-------- ИСХОДНЫЙ ТЕКСТ --------
Заслуги названных учёных, а также их коллег, перед мировой наукой в области языкознания и литературы бесспорны, но историю они учили под безусловным влиянием стереотипов шведского рудбекианизма, откуда и почерпнули свои представления о финнах, как первых насельниках в Восточной Европе. С этими взглядами они начали свой путь в российской науке, уже априорно имея перед своим взором картину сплошного финно-угорского мира, якобы существовавшего в древности от Саян до Балтики и давшего, в частности, на севере Восточной Европы первое в языковом отношении определяемое население – носителей финно-угорских языков.
 
Первым в числе упомянутых финских деятелей культуры следует назвать А.М. Шёгрена – известного языковеда, этнографа, прославленного путешественника, считающегося основателем российского финно-угроведения. Шёгрен был уроженцем юга Финляндии, образование получил в университете в Або. В 1821 г. он переехал в Петербург и посвятил себя изучению финно-угорских народов. Его первые работы по финскому языку и литературе обратили на себя внимание. В 1824-1829 годах Шёгрен совершил научную экспедицию по Европейскому Северу России.
 
По оценкам современных исследователей, в ходе экспедиции Шёгреном был собран ценнейший материал для изучения финно-угорских народов. Шёгрен собирал материалы по истории, географии, археологии, лингвистике. Написанные по результатам поездки научные работы А.М. Шёгрена расцениваются как крупнейшие сочинения по финно-угроведению первой половины XIX в. Маршрут научной экспедиции Шёгрена охватывал Север России и другие российские области, а также пограничные территории Великого княжества Финляндского. Во время путешествия учёный посетил Петербургскую, Олонецкую, Архангельскую, Вологодскую, Костромскую, Вятскую, Пермскую, Выборгскую губернии, Улеаборгскую губернию Великого княжества Финляндского, а кроме того Финскую и Русскую Лапландию до Норвегии и Варангерфьорда и др. (см.: Киселева Т.В. Андреас Иоган Шёгрен – основатель финно-угроведения в России. Дисс. Петрозаводск, 2007). В 1844 г. Шёгрен был избран ординарным академиком по филологии и этнографии финских и кавказских племен, а в следующем году назначен директором этнографического музея академии. Полный список трудов Шёгрена, напечатанных им с 1821 по 1854 г., помещен в «Ученых Записках Императорской Академии Наук по I и III отд.», 1850, стр. 569-583.
-------- ИСХОДНЫЕ ДАННЫЕ --------
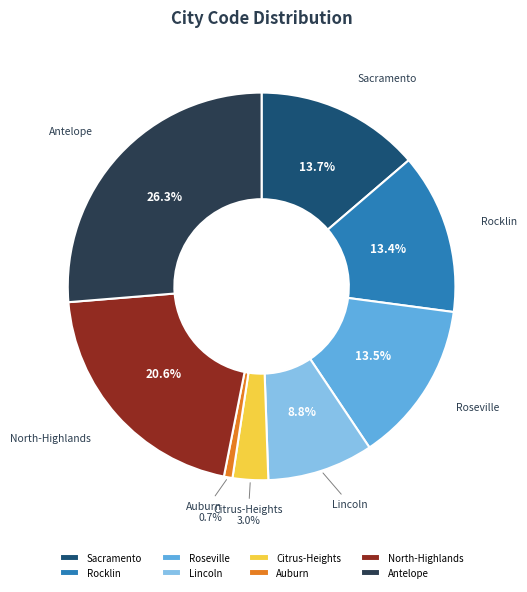

To the nearest percent, what portion does Auburn represent?

1%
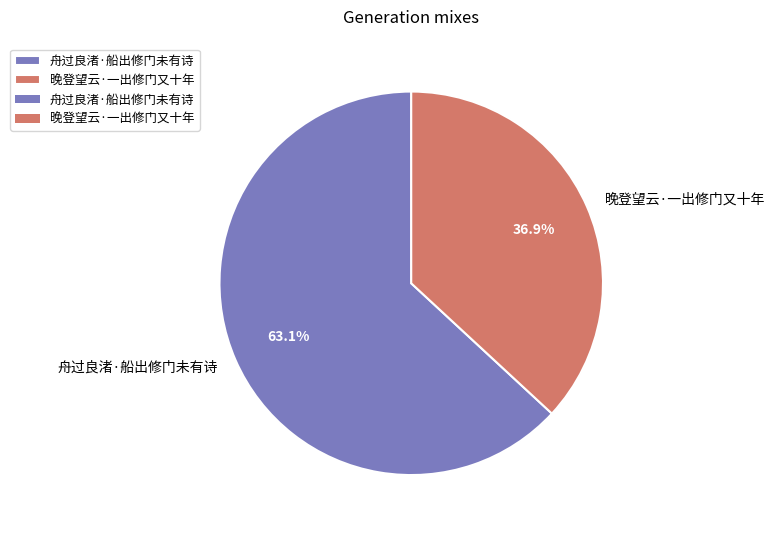

Count the number of slices in the pie.

2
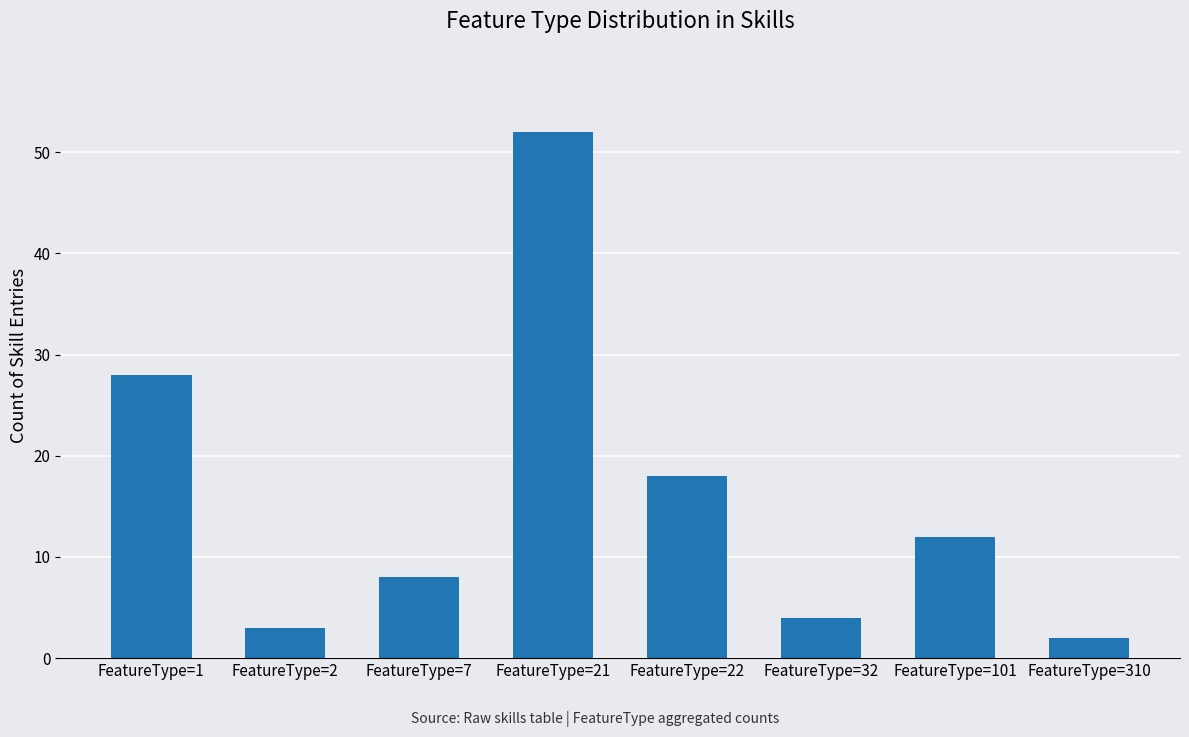

Approximately how many times larger is the value at FeatureType=1 compared to FeatureType=7?

3.5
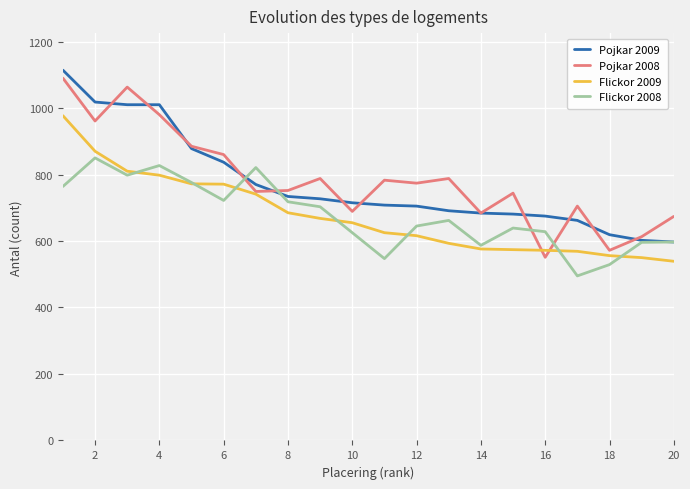

What is the maximum value for Flickor 2008?

850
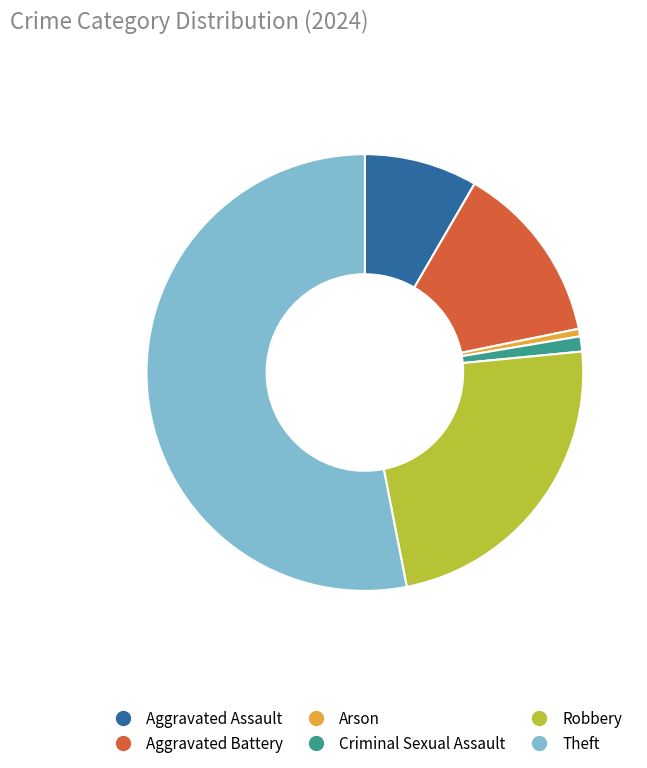

Rank the categories by value from highest to lowest.

Theft, Robbery, Aggravated Battery, Aggravated Assault, Criminal Sexual Assault, Arson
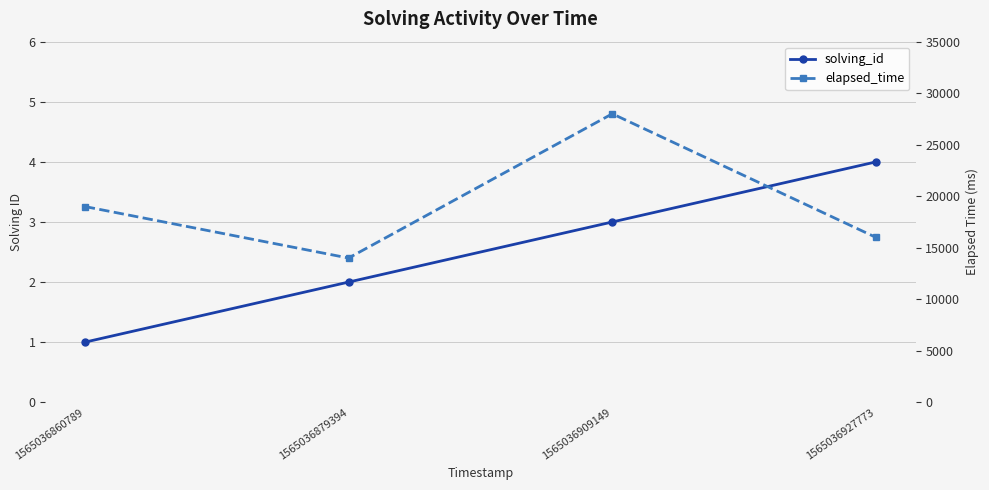

What is the total value across all series at 1565036879394?

14002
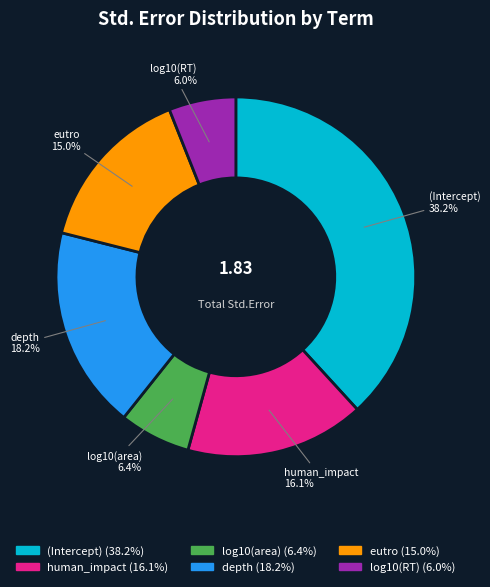

To the nearest percent, what portion does log10(area) represent?

6%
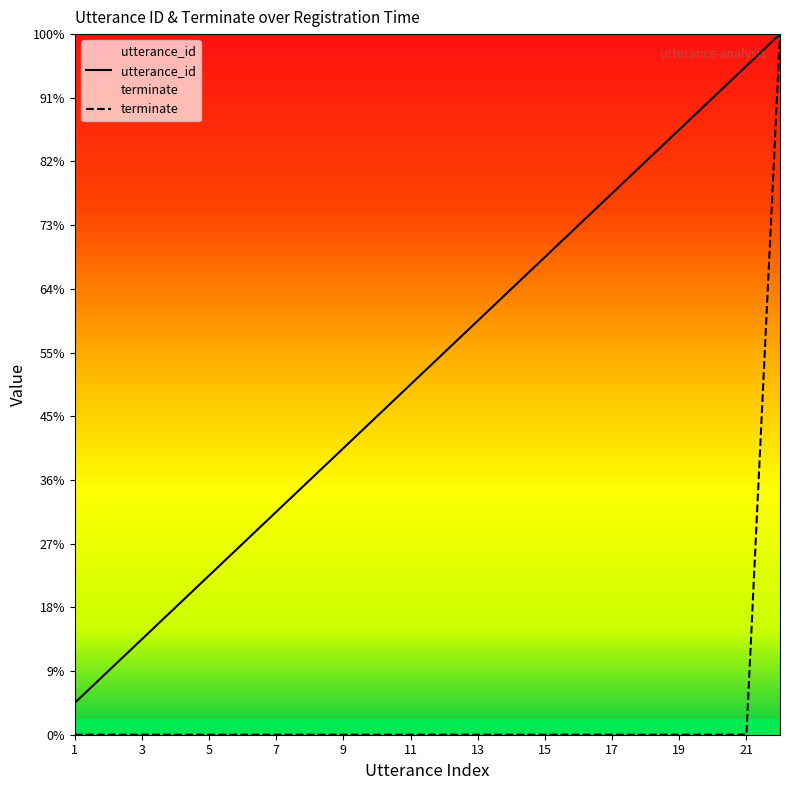

Rank the series by their maximum value, from highest to lowest.

utterance_id, terminate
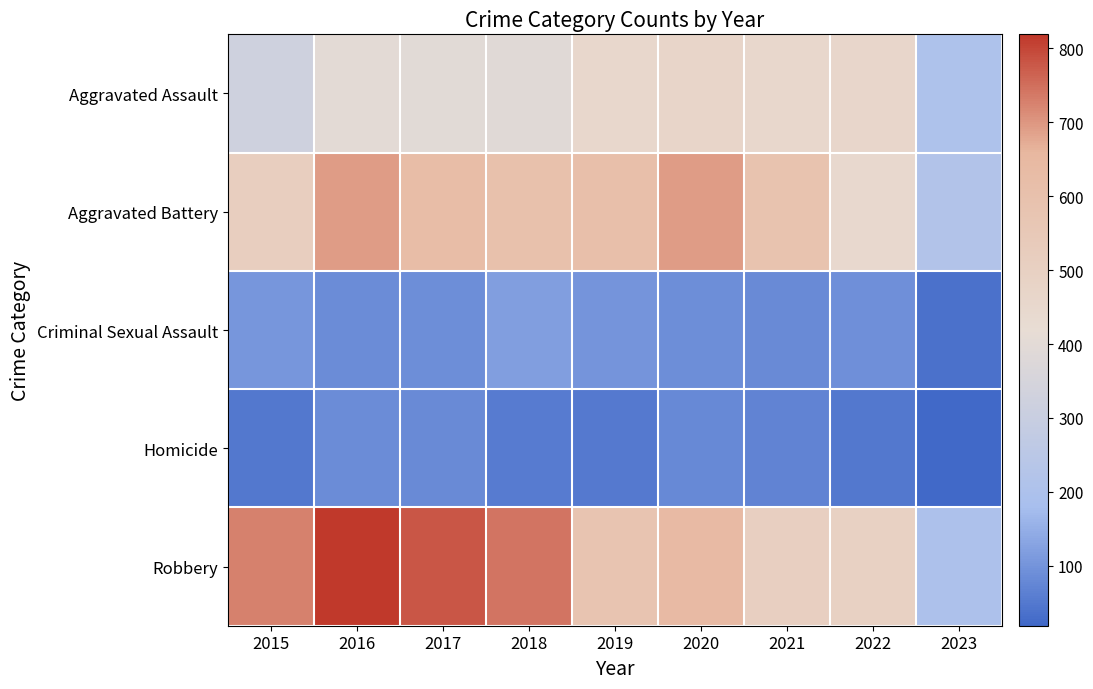

What is the difference between the highest and lowest values at 2021?

518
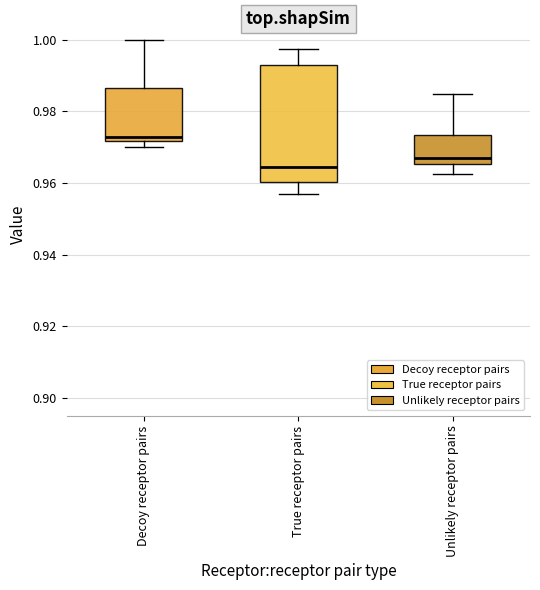

Reading left to right, read every box against the y-axis: the position of its median line, the range the box covers, and the ends of its whiskers. The values are not printed on the chart, so give them approximately, as read against the axis.

Decoy receptor pairs: median 0.972 (just above the box's lower edge), box 0.972 to 0.986, whiskers 0.970 to 1.000
True receptor pairs: median 0.964, box 0.960 to 0.992, whiskers 0.958 to 0.998
Unlikely receptor pairs: median 0.966 (just above the box's lower edge), box 0.966 to 0.974, whiskers 0.962 to 0.984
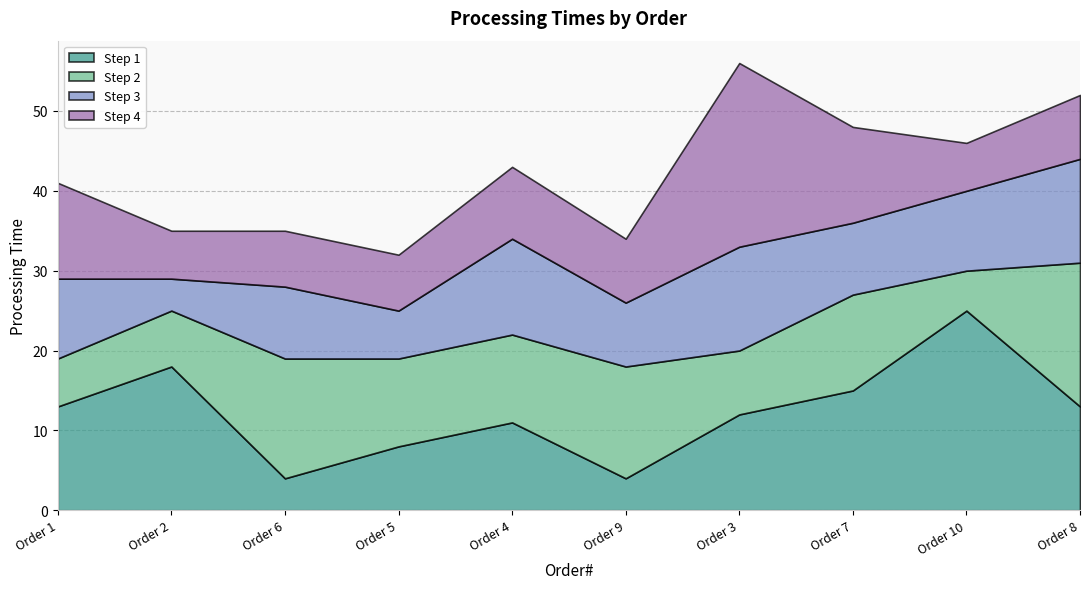

Does the chart have visible grid lines?

Yes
--------
ЗАДАНИЯ —
(1) Воспроизведите без изменений фрагмент текста о Шёгрене от слов «Первым в числе» до слов «Европейскому Северу России.».
(2) Ответьте по тексту о Шёгрене на следующие вопросы:
(а) В каком году Шёгрен переехал в Петербург?
(б) В какие годы он совершил научную экспедицию по Европейскому Северу России?
(в) Какую должность Шёгрен получил на следующий год после избрания ординарным академиком?

ОТВЕТЫ К УПРАЖНЕНИЮ —
(1)
Первым в числе упомянутых финских деятелей культуры следует назвать А.М. Шёгрена – известного языковеда, этнографа, прославленного путешественника, считающегося основателем российского финно-угроведения. Шёгрен был уроженцем юга Финляндии, образование получил в университете в Або. В 1821 г. он переехал в Петербург и посвятил себя изучению финно-угорских народов. Его первые работы по финскому языку и литературе обратили на себя внимание. В 1824-1829 годах Шёгрен совершил научную экспедицию по Европейскому Северу России.

(2)
(а) В 1821 году.
(б) В 1824–1829 годах.
(в) Директора этнографического музея академии.